父母は、祖父母に牛耳られていながら、牛耳っていくようにうまく立ち回る
ようにしましょう。どう要領よく立ち回るかは、各家庭の事情、双方の立場
や性格や性情によって違ってきます。


  
(13)習慣化するまで何度も繰り返す


 しつけは、習慣化するまで何度も繰り返すことです。一度、二度、口で教
えれば、それでしつけ指導ができた、と思っていてはいけません。
 しつけというものは、何度も、何度も、繰り返し、繰り返し、ひたすら繰
り返しの実行あるのみです。しつけ指導のコツは、何度も根気よく繰り返し
続けていくことです。コトバで教え授けるというよりも、むしろ身体に慣れ
親しませるという方法です。

取り組む内容
[a] 抜粋について、次の問いに答えてください。
(i) 祖父母との関係で、父母はどのように立ち回るようにと述べられていますか？
(ii) どう要領よく立ち回るかは、何によって違ってくるとされていますか？
(iii) しつけ指導のコツは何だとされていますか？
[b] 抜粋の「父母は、祖父母に牛耳られていながら、牛耳っていくようにうまく立ち回る」から「えれば、それでしつけ指導ができた、と思っていてはいけません。」までの部分を、「口で」を「言葉で」に置き換えて書き直してください。
答えるときは抜粋に書かれていることだけを使ってください。

データセット
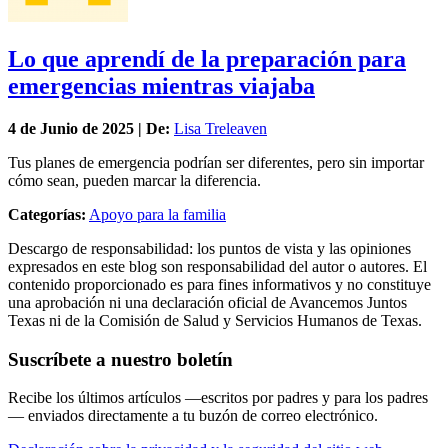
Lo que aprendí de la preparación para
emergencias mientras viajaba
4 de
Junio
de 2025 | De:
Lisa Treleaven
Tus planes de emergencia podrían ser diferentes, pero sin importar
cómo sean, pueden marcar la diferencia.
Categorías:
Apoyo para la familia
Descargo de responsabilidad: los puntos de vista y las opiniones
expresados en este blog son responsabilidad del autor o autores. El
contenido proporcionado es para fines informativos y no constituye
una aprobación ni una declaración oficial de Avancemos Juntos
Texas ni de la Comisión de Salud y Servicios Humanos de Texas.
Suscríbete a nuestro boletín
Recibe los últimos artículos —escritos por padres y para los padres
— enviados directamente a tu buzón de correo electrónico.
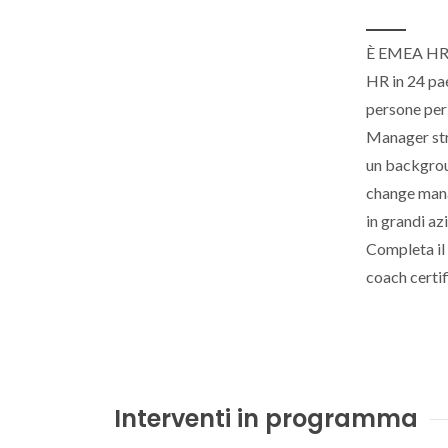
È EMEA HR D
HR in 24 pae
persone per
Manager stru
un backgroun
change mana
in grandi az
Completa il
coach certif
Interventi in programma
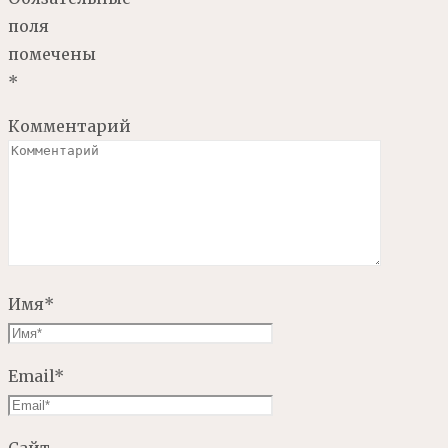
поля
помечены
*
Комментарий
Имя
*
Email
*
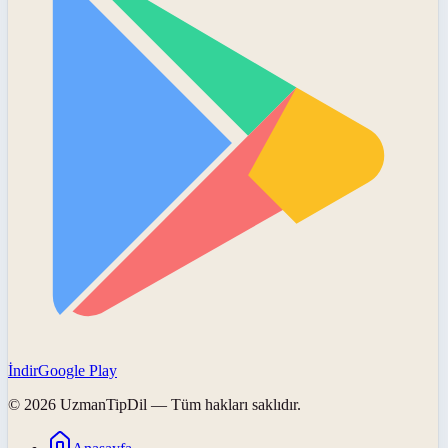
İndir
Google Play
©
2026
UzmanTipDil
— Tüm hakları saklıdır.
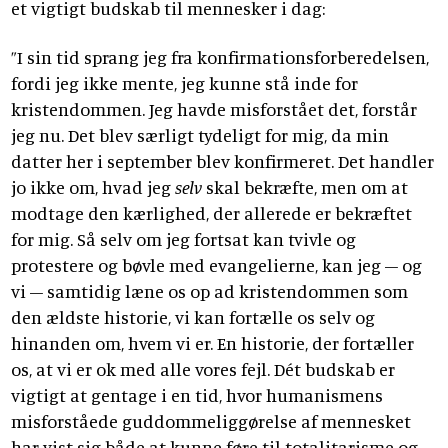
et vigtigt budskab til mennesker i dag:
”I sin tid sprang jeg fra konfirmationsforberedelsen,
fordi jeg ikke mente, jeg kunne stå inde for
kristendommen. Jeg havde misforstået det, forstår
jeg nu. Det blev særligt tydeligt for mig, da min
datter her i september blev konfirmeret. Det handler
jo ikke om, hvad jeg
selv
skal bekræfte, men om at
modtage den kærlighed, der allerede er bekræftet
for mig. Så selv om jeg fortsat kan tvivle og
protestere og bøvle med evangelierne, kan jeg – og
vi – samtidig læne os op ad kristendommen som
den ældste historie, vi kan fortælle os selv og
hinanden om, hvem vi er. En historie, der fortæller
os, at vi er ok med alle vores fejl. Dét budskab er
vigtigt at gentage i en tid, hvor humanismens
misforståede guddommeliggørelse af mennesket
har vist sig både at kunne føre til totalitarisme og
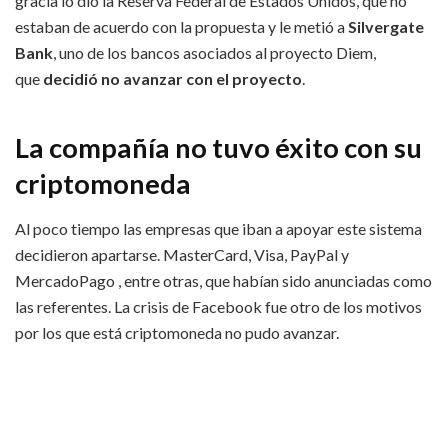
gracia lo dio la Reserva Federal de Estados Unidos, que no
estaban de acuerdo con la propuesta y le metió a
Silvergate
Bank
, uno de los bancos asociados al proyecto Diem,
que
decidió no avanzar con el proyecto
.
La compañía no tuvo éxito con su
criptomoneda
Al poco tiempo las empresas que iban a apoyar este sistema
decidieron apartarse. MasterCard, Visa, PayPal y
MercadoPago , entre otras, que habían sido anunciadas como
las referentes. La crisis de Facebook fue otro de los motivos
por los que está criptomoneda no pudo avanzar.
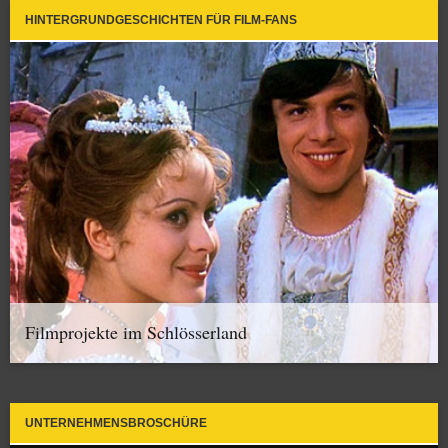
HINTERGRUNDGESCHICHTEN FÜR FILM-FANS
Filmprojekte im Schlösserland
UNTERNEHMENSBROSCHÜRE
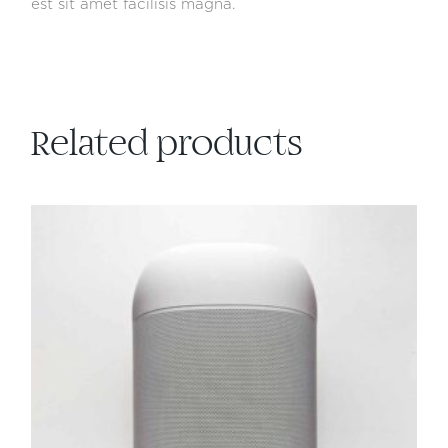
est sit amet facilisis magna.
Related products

---

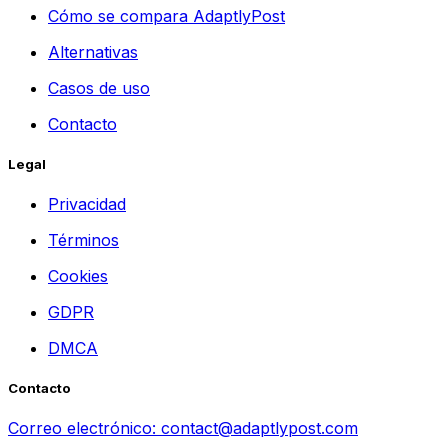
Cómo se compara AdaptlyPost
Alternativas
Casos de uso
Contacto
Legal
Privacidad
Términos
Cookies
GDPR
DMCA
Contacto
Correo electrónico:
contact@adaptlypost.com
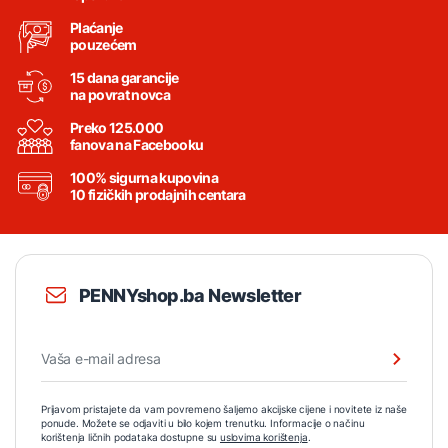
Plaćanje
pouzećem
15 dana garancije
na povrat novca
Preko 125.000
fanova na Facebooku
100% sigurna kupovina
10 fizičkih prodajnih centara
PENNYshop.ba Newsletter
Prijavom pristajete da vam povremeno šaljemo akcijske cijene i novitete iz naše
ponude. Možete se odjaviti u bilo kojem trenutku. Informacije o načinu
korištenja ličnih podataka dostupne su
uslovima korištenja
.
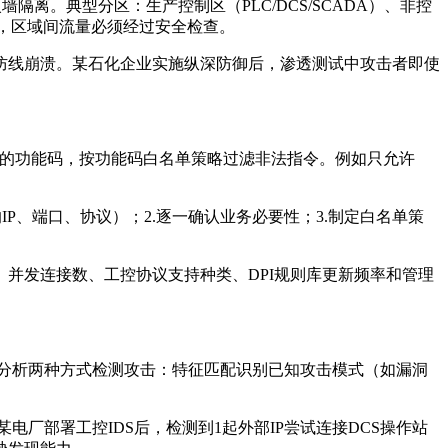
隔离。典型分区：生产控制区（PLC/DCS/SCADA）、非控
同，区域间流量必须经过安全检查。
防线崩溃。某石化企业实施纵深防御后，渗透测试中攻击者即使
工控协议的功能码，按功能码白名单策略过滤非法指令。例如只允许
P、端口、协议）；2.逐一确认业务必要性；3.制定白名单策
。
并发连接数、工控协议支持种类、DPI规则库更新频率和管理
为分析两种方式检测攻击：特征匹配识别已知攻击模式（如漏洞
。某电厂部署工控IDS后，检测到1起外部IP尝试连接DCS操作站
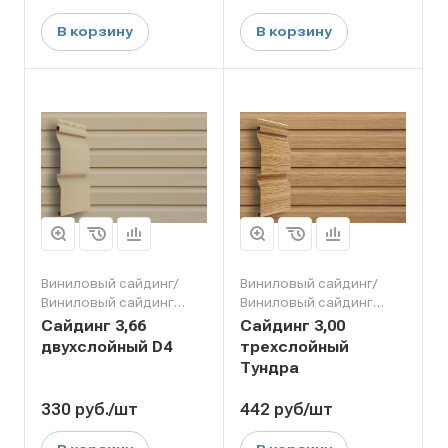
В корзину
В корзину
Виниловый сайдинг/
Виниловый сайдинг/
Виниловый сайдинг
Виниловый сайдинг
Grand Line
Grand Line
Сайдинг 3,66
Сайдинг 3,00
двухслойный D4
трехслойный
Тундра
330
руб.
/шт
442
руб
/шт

解答一覧
[a]
(i) 祖父母に牛耳られていながら、牛耳っていくようにうまく立ち回る。
(ii) 各家庭の事情、双方の立場や性格や性情によって違ってくる。
(iii) 何度も根気よく繰り返し続けていくこと。

[b]
父母は、祖父母に牛耳られていながら、牛耳っていくようにうまく立ち回る
ようにしましょう。どう要領よく立ち回るかは、各家庭の事情、双方の立場
や性格や性情によって違ってきます。


  
(13)習慣化するまで何度も繰り返す


 しつけは、習慣化するまで何度も繰り返すことです。一度、二度、言葉で教
えれば、それでしつけ指導ができた、と思っていてはいけません。